_WHAT IS BEING ASKED:_ Output the data that follows exactly, line for line.

-- THE INPUT follows --

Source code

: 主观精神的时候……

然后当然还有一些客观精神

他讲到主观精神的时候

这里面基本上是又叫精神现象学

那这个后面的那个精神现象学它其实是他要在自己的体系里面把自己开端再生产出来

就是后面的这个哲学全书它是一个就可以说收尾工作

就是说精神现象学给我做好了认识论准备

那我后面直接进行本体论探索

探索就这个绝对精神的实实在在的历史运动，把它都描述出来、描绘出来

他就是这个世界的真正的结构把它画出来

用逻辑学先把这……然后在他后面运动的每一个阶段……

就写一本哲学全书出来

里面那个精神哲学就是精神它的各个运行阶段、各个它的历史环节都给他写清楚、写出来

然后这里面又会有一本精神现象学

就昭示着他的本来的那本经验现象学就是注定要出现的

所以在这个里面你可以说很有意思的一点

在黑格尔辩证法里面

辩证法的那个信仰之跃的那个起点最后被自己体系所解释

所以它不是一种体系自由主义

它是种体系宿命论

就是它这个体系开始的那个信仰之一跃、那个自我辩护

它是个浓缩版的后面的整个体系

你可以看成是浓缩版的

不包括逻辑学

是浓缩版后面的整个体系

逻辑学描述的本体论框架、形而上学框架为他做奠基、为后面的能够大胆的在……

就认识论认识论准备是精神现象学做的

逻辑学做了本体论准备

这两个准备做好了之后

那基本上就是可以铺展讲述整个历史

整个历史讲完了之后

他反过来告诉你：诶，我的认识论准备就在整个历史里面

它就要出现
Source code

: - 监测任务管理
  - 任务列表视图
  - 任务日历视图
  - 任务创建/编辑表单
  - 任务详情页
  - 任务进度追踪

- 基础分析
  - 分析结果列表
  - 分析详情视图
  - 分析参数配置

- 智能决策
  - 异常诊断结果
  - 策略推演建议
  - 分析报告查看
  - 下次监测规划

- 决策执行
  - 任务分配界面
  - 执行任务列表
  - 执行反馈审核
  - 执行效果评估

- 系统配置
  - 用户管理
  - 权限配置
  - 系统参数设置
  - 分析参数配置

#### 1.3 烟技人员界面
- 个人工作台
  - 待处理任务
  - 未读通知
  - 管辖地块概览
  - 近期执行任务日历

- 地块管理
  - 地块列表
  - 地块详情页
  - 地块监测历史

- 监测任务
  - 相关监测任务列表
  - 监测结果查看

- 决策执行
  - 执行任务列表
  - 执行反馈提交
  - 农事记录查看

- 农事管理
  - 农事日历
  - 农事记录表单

-- THE INPUT concluded --

_RESPONSE FOR THIS EXERCISE:_
Source code

: 主观精神的时候……

然后当然还有一些客观精神

他讲到主观精神的时候

这里面基本上是又叫精神现象学

那这个后面的那个精神现象学它其实是他要在自己的体系里面把自己开端再生产出来

就是后面的这个哲学全书它是一个就可以说收尾工作

就是说精神现象学给我做好了认识论准备

那我后面直接进行本体论探索

探索就这个绝对精神的实实在在的历史运动，把它都描述出来、描绘出来

他就是这个世界的真正的结构把它画出来

用逻辑学先把这……然后在他后面运动的每一个阶段……

就写一本哲学全书出来

里面那个精神哲学就是精神它的各个运行阶段、各个它的历史环节都给他写清楚、写出来

然后这里面又会有一本精神现象学

就昭示着他的本来的那本经验现象学就是注定要出现的

所以在这个里面你可以说很有意思的一点

在黑格尔辩证法里面

辩证法的那个信仰之跃的那个起点最后被自己体系所解释

所以它不是一种体系自由主义

它是种体系宿命论

就是它这个体系开始的那个信仰之一跃、那个自我辩护

它是个浓缩版的后面的整个体系

你可以看成是浓缩版的

不包括逻辑学

是浓缩版后面的整个体系

逻辑学描述的本体论框架、形而上学框架为他做奠基、为后面的能够大胆的在……

就认识论认识论准备是精神现象学做的

逻辑学做了本体论准备

这两个准备做好了之后

那基本上就是可以铺展讲述整个历史

整个历史讲完了之后

他反过来告诉你：诶，我的认识论准备就在整个历史里面

它就要出现
Source code

: - 监测任务管理
  - 任务列表视图
  - 任务日历视图
  - 任务创建/编辑表单
  - 任务详情页
  - 任务进度追踪

- 基础分析
  - 分析结果列表
  - 分析详情视图
  - 分析参数配置

- 智能决策
  - 异常诊断结果
  - 策略推演建议
  - 分析报告查看
  - 下次监测规划

- 决策执行
  - 任务分配界面
  - 执行任务列表
  - 执行反馈审核
  - 执行效果评估

- 系统配置
  - 用户管理
  - 权限配置
  - 系统参数设置
  - 分析参数配置

#### 1.3 烟技人员界面
- 个人工作台
  - 待处理任务
  - 未读通知
  - 管辖地块概览
  - 近期执行任务日历

- 地块管理
  - 地块列表
  - 地块详情页
  - 地块监测历史

- 监测任务
  - 相关监测任务列表
  - 监测结果查看

- 决策执行
  - 执行任务列表
  - 执行反馈提交
  - 农事记录查看

- 农事管理
  - 农事日历
  - 农事记录表单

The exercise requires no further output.